June 22, 2016
Low oil prices, restrained fiscal spending, and increased geopolitical and business uncertainty will keep domestic demand low, and GDP will fall by about 3 % this year, according to our updated macroeconomic forecast for Azerbaijan (see our previous take on Azerbaijan for comparison). Growth will stagnate in the long term due to weak fundamentals and a slow rebound in the price of oil.
We expect inflation to accelerate above 15% this year, as a weaker currency fuels a rise in import prices. Later, tighter monetary policy and muted domestic demand will ease inflationary pressures. However, the validity of official CPI data is a source of concern as there are signals actual consumer prices are much higher than reported by the authorities.
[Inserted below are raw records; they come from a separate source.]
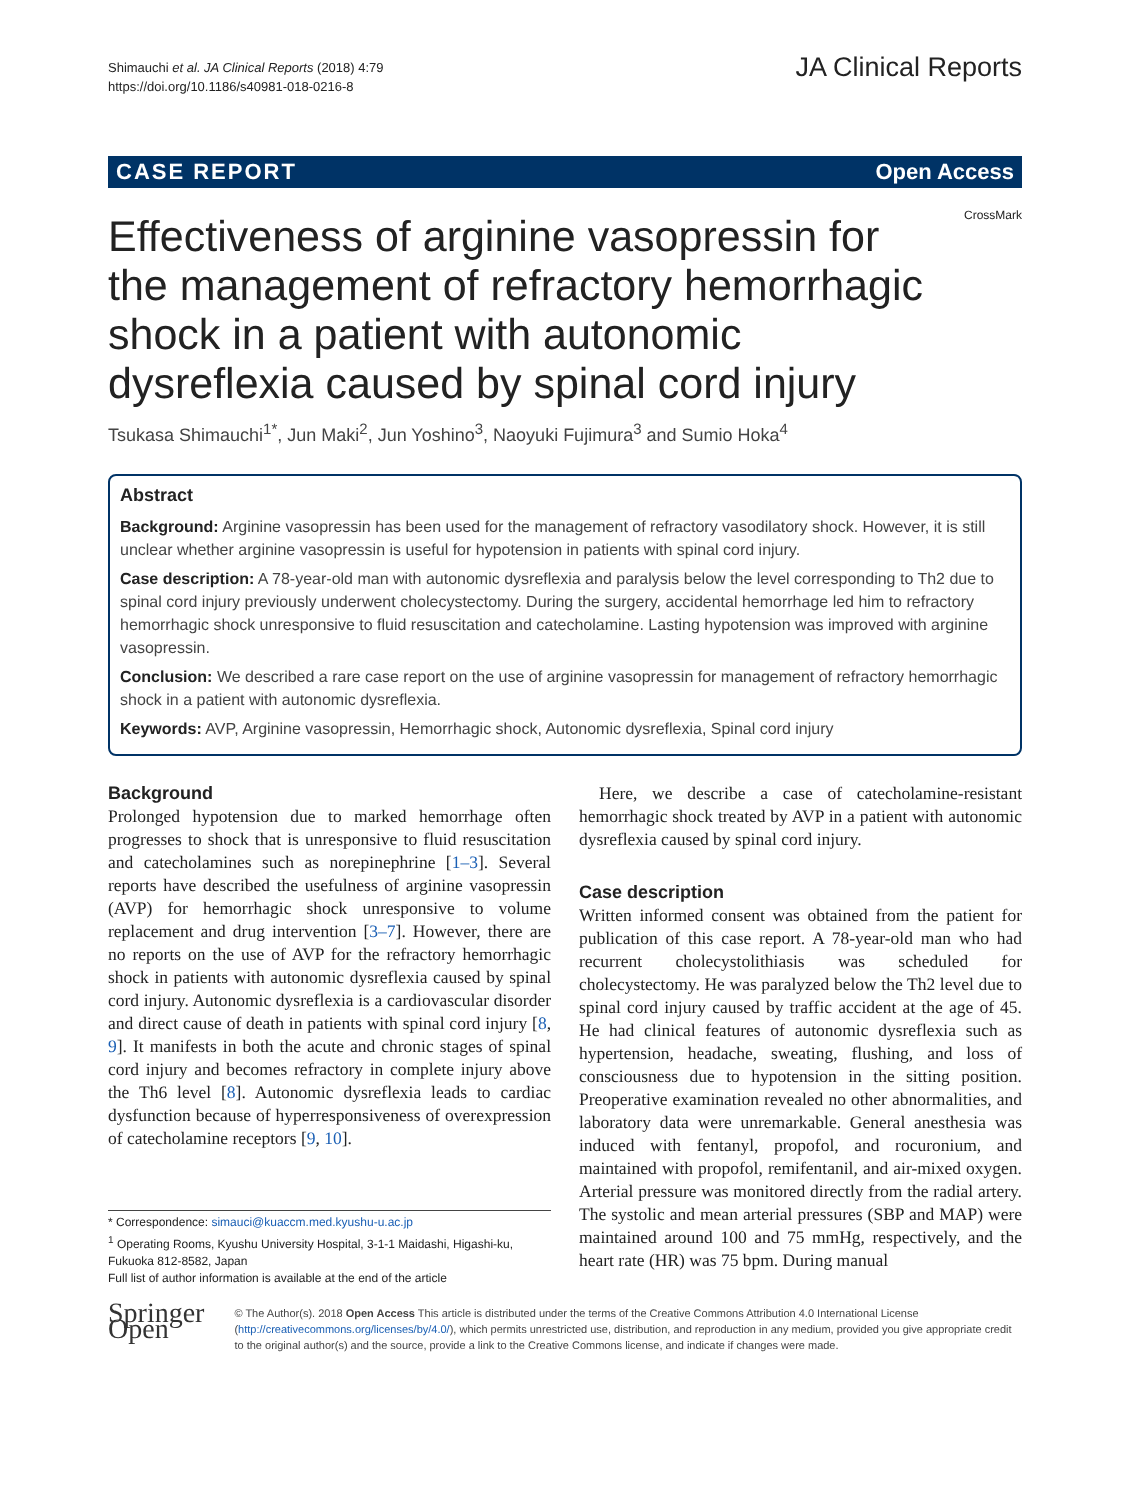Shimauchi et al. JA Clinical Reports (2018) 4:79
https://doi.org/10.1186/s40981-018-0216-8
JA Clinical Reports
CASE REPORT Open Access
CrossMark
Effectiveness of arginine vasopressin for the management of refractory hemorrhagic shock in a patient with autonomic dysreflexia caused by spinal cord injury
Tsukasa Shimauchi<sup>1*</sup>, Jun Maki<sup>2</sup>, Jun Yoshino<sup>3</sup>, Naoyuki Fujimura<sup>3</sup> and Sumio Hoka<sup>4</sup>
Abstract
Background: Arginine vasopressin has been used for the management of refractory vasodilatory shock. However, it is still unclear whether arginine vasopressin is useful for hypotension in patients with spinal cord injury.
Case description: A 78-year-old man with autonomic dysreflexia and paralysis below the level corresponding to Th2 due to spinal cord injury previously underwent cholecystectomy. During the surgery, accidental hemorrhage led him to refractory hemorrhagic shock unresponsive to fluid resuscitation and catecholamine. Lasting hypotension was improved with arginine vasopressin.
Conclusion: We described a rare case report on the use of arginine vasopressin for management of refractory hemorrhagic shock in a patient with autonomic dysreflexia.
Keywords: AVP, Arginine vasopressin, Hemorrhagic shock, Autonomic dysreflexia, Spinal cord injury
Background
Prolonged hypotension due to marked hemorrhage often progresses to shock that is unresponsive to fluid resuscitation and catecholamines such as norepinephrine [1–3]. Several reports have described the usefulness of arginine vasopressin (AVP) for hemorrhagic shock unresponsive to volume replacement and drug intervention [3–7]. However, there are no reports on the use of AVP for the refractory hemorrhagic shock in patients with autonomic dysreflexia caused by spinal cord injury. Autonomic dysreflexia is a cardiovascular disorder and direct cause of death in patients with spinal cord injury [8, 9]. It manifests in both the acute and chronic stages of spinal cord injury and becomes refractory in complete injury above the Th6 level [8]. Autonomic dysreflexia leads to cardiac dysfunction because of hyperresponsiveness of overexpression of catecholamine receptors [9, 10].
* Correspondence: simauci@kuaccm.med.kyushu-u.ac.jp
<sup>1</sup> Operating Rooms, Kyushu University Hospital, 3-1-1 Maidashi, Higashi-ku, Fukuoka 812-8582, Japan
Full list of author information is available at the end of the article
Here, we describe a case of catecholamine-resistant hemorrhagic shock treated by AVP in a patient with autonomic dysreflexia caused by spinal cord injury.
Case description
Written informed consent was obtained from the patient for publication of this case report. A 78-year-old man who had recurrent cholecystolithiasis was scheduled for cholecystectomy. He was paralyzed below the Th2 level due to spinal cord injury caused by traffic accident at the age of 45. He had clinical features of autonomic dysreflexia such as hypertension, headache, sweating, flushing, and loss of consciousness due to hypotension in the sitting position. Preoperative examination revealed no other abnormalities, and laboratory data were unremarkable. General anesthesia was induced with fentanyl, propofol, and rocuronium, and maintained with propofol, remifentanil, and air-mixed oxygen. Arterial pressure was monitored directly from the radial artery. The systolic and mean arterial pressures (SBP and MAP) were maintained around 100 and 75 mmHg, respectively, and the heart rate (HR) was 75 bpm. During manual
Springer Open
© The Author(s). 2018 Open Access This article is distributed under the terms of the Creative Commons Attribution 4.0 International License (http://creativecommons.org/licenses/by/4.0/), which permits unrestricted use, distribution, and reproduction in any medium, provided you give appropriate credit to the original author(s) and the source, provide a link to the Creative Commons license, and indicate if changes were made.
In our view, the recent nominal exchange rate adjustment was large enough to restore stability to the balance of payments temporarily. However, we also believe that the country's competitiveness will continue to worsen due to weak fundamentals, low external demand, high inflation, and a decreased appetite of foreign investors to invest in hydrocarbon production. As a result, we forecast a gradual depreciation in the manat over the medium-term.
The risks to the forecast are high and mostly on the negative side. The banking sector remains vulnerable, albeit less so than it was in 2015. A further deterioration in banking sector balance sheets might result in a widespread banking sector crisis.
The latest clashes in Nagorno-Karabakh have instilled a feeling of instability. Although there is always a chance of the conflict flaring up, the current situation has returned to the status quo of the past two decades.
The economy remains dependent on oil price developments, representing a major, albeit balanced, risk to our projection.
On a more positive note, structural reforms may be adopted much faster. This will help improve the country’s competitiveness and attract FDI inflows into the non-oil sector of the economy, which, in turn, will help improve country fundamentals and lead to a faster real exchange rate trend appreciation.